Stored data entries
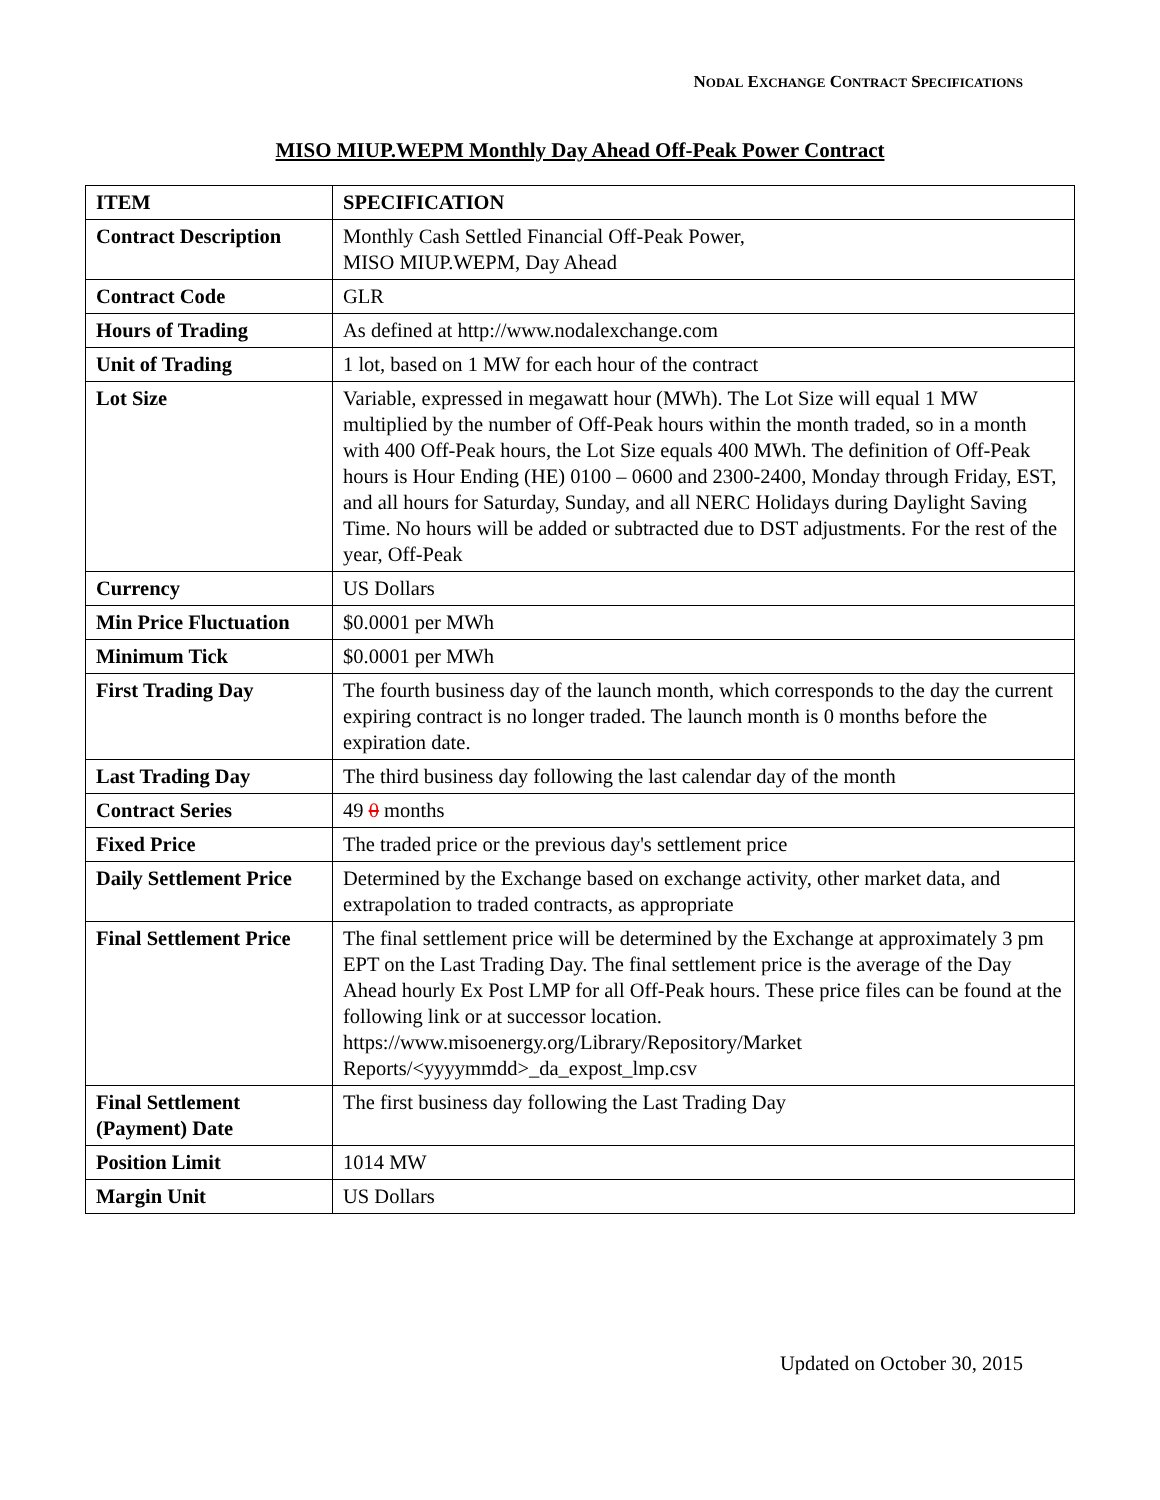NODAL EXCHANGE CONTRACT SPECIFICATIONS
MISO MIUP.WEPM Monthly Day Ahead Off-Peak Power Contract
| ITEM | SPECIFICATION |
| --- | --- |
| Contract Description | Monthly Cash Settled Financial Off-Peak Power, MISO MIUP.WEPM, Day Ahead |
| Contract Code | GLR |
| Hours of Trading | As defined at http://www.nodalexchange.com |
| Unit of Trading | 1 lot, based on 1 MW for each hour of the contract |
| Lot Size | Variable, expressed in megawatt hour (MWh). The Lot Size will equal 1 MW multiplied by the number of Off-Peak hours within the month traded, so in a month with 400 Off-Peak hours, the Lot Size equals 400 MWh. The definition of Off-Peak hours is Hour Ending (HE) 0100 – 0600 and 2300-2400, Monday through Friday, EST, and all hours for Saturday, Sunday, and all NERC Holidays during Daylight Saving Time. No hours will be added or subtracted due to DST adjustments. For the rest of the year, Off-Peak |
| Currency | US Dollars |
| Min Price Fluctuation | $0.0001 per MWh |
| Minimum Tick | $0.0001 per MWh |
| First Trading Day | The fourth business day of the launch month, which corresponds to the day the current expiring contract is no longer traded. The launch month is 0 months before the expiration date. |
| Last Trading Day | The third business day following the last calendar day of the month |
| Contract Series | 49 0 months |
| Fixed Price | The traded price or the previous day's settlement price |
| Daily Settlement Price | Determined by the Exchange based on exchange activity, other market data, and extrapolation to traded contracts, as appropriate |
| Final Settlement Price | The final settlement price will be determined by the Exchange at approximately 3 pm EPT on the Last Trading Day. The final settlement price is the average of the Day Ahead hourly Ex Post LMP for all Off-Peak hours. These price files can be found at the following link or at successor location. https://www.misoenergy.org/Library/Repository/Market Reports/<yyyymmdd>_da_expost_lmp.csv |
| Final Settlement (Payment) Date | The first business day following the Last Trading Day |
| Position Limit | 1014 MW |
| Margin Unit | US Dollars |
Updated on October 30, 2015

Task brief »
Reproduce, character for character, only the lines of the preceding data that start at the line with "day's settlement price |" and end at the line with "as appropriate |", both included.

Your solution »
| Fixed Price | The traded price or the previous day's settlement price |
| Daily Settlement Price | Determined by the Exchange based on exchange activity, other market data, and extrapolation to traded contracts, as appropriate |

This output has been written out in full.